Amitai Romm and Bjarke Hvass Kure explore imaginaries of future landscapes. Their vacuum installation preserves Danish plant specimens from a wild fallow field alongside sorghum – a non-native yet resilient cereal that thrives in heat, drought, and intense light. The plants have been part of an artistic experiment in a climate simulation facility that controls temperature, carbon dioxide, humidity, and light. Here, they were exposed to scenarios ranging from the onset of a new ice age to prolonged heatwaves. In this way, the plants become witnesses to a speculative and accelerated play with the climatic parameters of reality. Now enclosed without air, they are preserved as images, stopped in time. At the rear of the exhibition, ceiling sculptures by Romm continue the theme, using lamps from a climate simulator arranged in a series of parabolic forms, designed for information exchange and environmental growth control.
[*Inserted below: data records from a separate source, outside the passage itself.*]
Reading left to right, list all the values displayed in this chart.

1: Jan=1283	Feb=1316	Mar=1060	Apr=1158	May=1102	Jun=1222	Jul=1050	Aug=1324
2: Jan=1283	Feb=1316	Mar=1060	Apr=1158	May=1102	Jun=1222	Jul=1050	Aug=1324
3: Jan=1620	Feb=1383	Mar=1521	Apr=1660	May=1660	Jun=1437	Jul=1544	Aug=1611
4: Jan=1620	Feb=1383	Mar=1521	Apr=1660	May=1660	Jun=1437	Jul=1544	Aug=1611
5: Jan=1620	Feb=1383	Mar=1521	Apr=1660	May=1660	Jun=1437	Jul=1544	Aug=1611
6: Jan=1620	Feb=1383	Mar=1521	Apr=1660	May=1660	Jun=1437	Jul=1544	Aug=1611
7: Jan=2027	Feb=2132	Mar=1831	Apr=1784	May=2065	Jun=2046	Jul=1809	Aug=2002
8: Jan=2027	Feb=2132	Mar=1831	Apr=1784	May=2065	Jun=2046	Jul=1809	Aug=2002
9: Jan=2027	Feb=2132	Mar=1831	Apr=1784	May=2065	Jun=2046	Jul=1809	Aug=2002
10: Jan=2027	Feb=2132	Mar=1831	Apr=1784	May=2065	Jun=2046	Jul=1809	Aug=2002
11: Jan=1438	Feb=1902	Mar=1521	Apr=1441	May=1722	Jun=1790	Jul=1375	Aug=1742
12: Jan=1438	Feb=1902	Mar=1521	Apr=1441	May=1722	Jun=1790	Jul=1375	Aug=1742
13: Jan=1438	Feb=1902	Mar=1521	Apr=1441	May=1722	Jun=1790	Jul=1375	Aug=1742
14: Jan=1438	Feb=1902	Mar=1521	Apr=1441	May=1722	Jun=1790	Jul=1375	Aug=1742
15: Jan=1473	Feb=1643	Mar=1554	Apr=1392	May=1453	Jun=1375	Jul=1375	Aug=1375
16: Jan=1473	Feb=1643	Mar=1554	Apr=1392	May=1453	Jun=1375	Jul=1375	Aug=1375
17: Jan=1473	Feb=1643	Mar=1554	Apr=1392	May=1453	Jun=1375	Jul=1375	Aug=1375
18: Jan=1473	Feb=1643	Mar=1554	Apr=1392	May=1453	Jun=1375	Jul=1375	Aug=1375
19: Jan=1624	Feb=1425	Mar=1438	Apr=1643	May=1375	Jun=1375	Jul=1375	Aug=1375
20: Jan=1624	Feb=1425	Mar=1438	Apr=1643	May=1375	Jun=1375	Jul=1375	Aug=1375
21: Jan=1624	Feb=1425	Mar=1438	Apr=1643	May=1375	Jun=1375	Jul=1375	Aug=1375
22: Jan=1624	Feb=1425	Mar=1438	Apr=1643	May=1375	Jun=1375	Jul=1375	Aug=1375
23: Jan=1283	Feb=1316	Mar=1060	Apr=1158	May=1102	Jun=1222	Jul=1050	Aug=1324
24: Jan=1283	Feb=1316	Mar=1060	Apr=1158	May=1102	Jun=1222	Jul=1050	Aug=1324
Emotional Terrains of Change brings these diverse artistic perspectives into critical dialogue, assembling a fragmented but resonant portrait of the present – one marked by transformation and uncertainty to discover individual and collective strength. Embracing current change as a given, the exhibition takes the opportunity to rethink how we relate to the world, to our bodies, to technologies, and to each other – in pursuit of emotional integrity and a more humanistic future.

The exhibition is supported by Ny Carlsberg Foundation, Danish Arts Council, Grosserer L.F. Foghts fund and Lithuanian Council for Culture.